The World Bank’s 2007 book Dancing with the Giants: China, India, and the Global Economy points out that uneven growth has implications for inequality, poverty reduction, and human development in both countries. Growth in China and India has been unequal in the following ways:
- Geographic inequality. Whether a state or province is along the coast or landlocked has affected how people have gained from economic growth. Unequal growth across Indian states and among the different provinces in China has meant unequal progress against poverty. The World Bank book notes that between 1978 and 2004, Chinese provincial gross domestic product (GDP ) growth rates ranged from a low of 5.9 percent in landlocked Qinghai in west China to a high of 13.3 percent in Zhejiang, on the eastern coast. In India, state growth rates between 1980 and 2004 ranged from a low of 1.7 percent in landlocked Jammu and Kashmir to a high of 8.7 percent in coastal Goa. Similarly, poverty declined by much more in coastal areas in both countries than in the inland areas.

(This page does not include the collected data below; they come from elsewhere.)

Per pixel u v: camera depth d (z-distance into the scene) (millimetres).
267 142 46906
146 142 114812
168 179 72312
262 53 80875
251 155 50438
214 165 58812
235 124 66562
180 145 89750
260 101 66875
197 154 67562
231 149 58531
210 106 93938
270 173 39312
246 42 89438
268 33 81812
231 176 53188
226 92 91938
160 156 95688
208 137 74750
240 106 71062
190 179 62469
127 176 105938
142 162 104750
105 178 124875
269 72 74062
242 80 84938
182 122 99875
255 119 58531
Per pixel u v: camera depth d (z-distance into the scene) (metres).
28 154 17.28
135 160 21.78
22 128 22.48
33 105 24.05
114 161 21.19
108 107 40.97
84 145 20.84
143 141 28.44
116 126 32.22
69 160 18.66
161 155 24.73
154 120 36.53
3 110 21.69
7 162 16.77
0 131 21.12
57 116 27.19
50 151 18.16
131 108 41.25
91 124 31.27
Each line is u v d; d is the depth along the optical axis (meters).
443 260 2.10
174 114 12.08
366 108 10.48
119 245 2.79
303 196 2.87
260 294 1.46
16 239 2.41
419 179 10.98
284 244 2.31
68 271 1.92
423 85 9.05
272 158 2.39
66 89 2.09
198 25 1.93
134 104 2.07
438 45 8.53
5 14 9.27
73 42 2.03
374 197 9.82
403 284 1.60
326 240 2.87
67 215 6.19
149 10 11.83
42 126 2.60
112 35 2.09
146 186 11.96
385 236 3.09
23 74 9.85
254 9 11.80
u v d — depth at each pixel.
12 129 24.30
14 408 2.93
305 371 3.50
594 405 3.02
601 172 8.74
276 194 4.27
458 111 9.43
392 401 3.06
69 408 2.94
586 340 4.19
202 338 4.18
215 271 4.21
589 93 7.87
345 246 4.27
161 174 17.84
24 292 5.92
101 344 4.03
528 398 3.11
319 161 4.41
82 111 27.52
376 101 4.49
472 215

- Sector-based inequality. China has focused on its manufacturing sector while India’s service sector has driven growth. In both countries, that has created inequalities in which agriculture and rural industries involving hundreds of millions of workers have been left behind.
- Income inequality. In both countries, households at higher income levels benefited much more than those at lower levels. According to Chinese media, the richest 10 percent of Chinese families now own more than 40 percent of all private assets, while the poorest 10 percent share less than 2 percent of the total wealth. In India , thirty-six people reportedly are collectively worth $191 billion, while according the Asian Development Bank more than 800 million people earn less than two dollars per day.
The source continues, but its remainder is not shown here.